Орбан стало нечем дышать. Воздух в комнате сделался тягучим и вязким, как плавленый сыр.
— Ах, об этом? Как же, сказали! — выдавила она из себя между двумя судорожными вдохами.
— Возможно, тебе это неприятно слышать, но я лично очень довольна таким оборотом дела. Твоя подруга — во всем тебе противоположность: она и сама женщина спокойная, и на других действует успокаивающе. Прошу тебя, не подходи ко мне!
— Все равно я хочу…
— Чего ты хочешь?
— Поговорить с Виктором в последний раз. Я имею право на это.
— Но его нет дома.
— Я слышу его сопение.
— Тебе послышалось.
— Можно я загляну к нему в комнату?
— Они ушли покупать электрогрелку.
— Так я могу пройти к нему?
— Ты что, не веришь мне на слово?
Орбан прошла в комнату Виктора. Там не было ни души. На раздвижной тахте, застланной вытертым плюшевым покрывалом, лежала гигантских размеров пижама. При виде ее вдове Орбан пришлось ухватиться за спинку тахты, чтобы не упасть.
— Тебе дурно? — спросила Аделаида Чермлени-Брукнер.
— Нет, все в порядке.
— Одышка, что ли? — допытывалась бывшая оперная колоратура.
— Я абсолютно здорова.
— Передо мной можешь не притворяться, — сказала певица. — Сейчас дам тебе таблетку нитроминта.
— Не нужны мне никакие лекарства.
— Тогда, может, сигарету с астматолом?
— Благодарю. Не требуется.
— Я смотрю, ты обиделась. А только напрасно отказываешься, у меня лекарств — целая аптечка.
— Но я никаких лекарств не принимаю. У меня лично, — добавила Орбан, выразительно подчеркнув эти слова, — нет никаких органических заболеваний.
Отступление прошло относительно успешно. В подъезде она приняла таблетку нитроминта и решительной, быстрой походкой направилась по улице, чувствуя на себе взгляд Аделаиды Чермлени-Брукнер.

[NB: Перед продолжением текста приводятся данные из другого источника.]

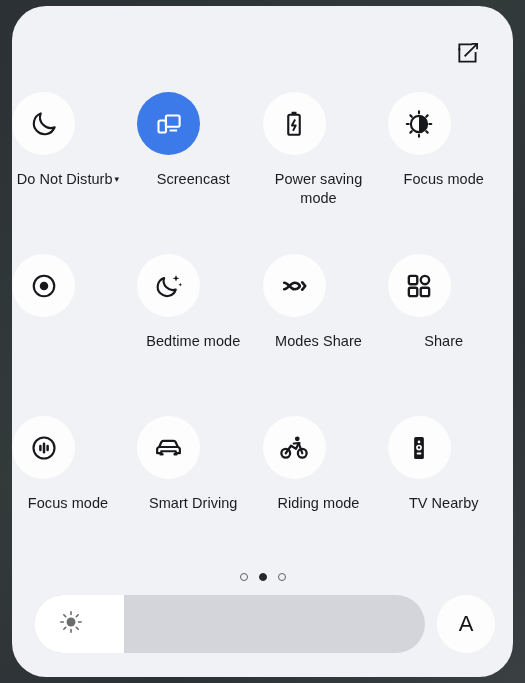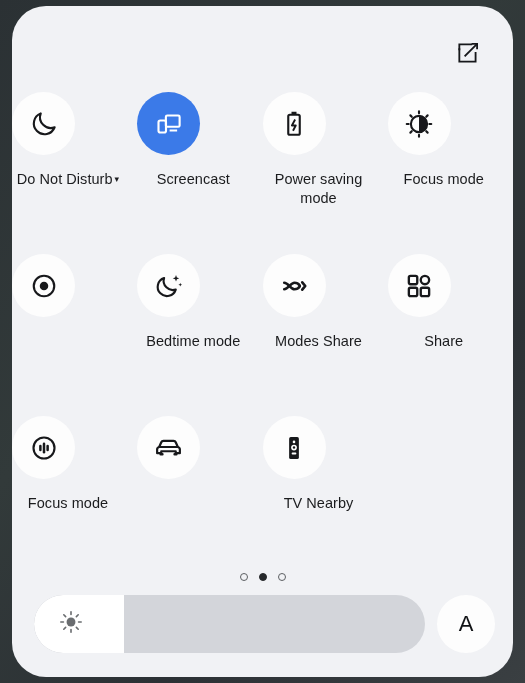--- a/index.html
+++ b/index.html
@@ -289,22 +289,38 @@
     <div class="tile">
       <div class="tile-circle">
         <span>
           <svg width="31" height="31" viewBox="0 0 24 24" fill="none" stroke="#17181b" stroke-width="1.7" stroke-linejoin="round" stroke-linecap="round">
             <path d="M3.2 16.4 V13.4 C3.2 12.4 3.9 11.8 4.8 11.6 L6.4 7.9 C6.7 7.2 7.3 6.8 8.1 6.8 H15.9 C16.7 6.8 17.3 7.2 17.6 7.9 L19.2 11.6 C20.1 11.8 20.8 12.4 20.8 13.4 V16.4 H17.6 V14.9 H6.4 V16.4 Z"></path>
             <path d="M4.8 11.6 H19.2"></path>
             <path d="M5.9 17.3 H7.3 M16.7 17.3 H18.1" stroke-width="1.9"></path>
           </svg>
         </span>
       </div>
-    </div>
-
+      <div class="tile-label"><span>Smart Driving</span></div>
+    </div>
+
+    <div class="tile">
+      <div class="tile-circle">
+        <span>
+          <svg width="30" height="30" viewBox="0 0 24 24" fill="none" stroke="#17181b" stroke-width="1.8">
+            <circle cx="5.4" cy="16.2" r="3.5"></circle>
+            <circle cx="18.6" cy="16.2" r="3.5"></circle>
+            <circle cx="14.6" cy="4.6" r="1.9" fill="#17181b" stroke="none"></circle>
+            <path d="M5.4 16.2 L9.6 10.2 L13.6 12.6 L15.8 8.2" stroke-linejoin="round" stroke-linecap="round"></path>
+            <path d="M15.8 8.2 L18.6 16.2" stroke-linecap="round"></path>
+            <path d="M11.8 8.4 L16.4 8.1" stroke-linecap="round"></path>
+          </svg>
+        </span>
+      </div>
+      <div class="tile-label"><span>Riding mode</span></div>
+    </div>
 
     <div class="tile">
       <div class="tile-circle">
         <span>
           <svg width="30" height="30" viewBox="0 0 24 24">
             <rect x="8.1" y="3.2" width="7.8" height="17.6" rx="1.3" fill="#17181b"></rect>
             <circle cx="12" cy="7.1" r="1.05" fill="#ffffff"></circle>
             <circle cx="12" cy="11.6" r="2.3" fill="#ffffff"></circle>
             <circle cx="12" cy="11.6" r="0.95" fill="#17181b"></circle>
             <rect x="10.1" y="15.6" width="3.8" height="1.5" rx="0.75" fill="#ffffff"></rect>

Она не сбавила темпа, даже когда уже скрылась с глаз престарелой певицы. Что-то подгоняло, подстегивало ее, будто бы тот поступок, к которому она готовилась, мог быть совершен только в строго установленный час.
Войдя в первую попавшуюся аптеку, она попросила трубочку снотворного. Ей не дали, потому что у нее не было рецепта.
Тогда она вспомнила, что поблизости есть еще одна аптека, где работает знакомый ее мужа. Представившись провизору, она напомнила, что ее покойный муж когда-то был помощником провизора в аптеке «У янычаров». Знакомый мужа — за неимением рецепта — предложил ей какое-то безобидное успокоительное средство, но она отказалась.
Теперь к подстегивающей ее спешке прибавилась и нервозность. Всякое движение вокруг казалось ей как бы замедленным. Трамвай слишком медленно тащился в Буду, кондуктор с раздражающей неторопливостью щелкал компостером, пробивая билеты. А постовой регулировщик, как назло, еще и перекрыл движение. Орбан встала за спиной вагоновожатого, словно бы так скорее можно было добраться до цели.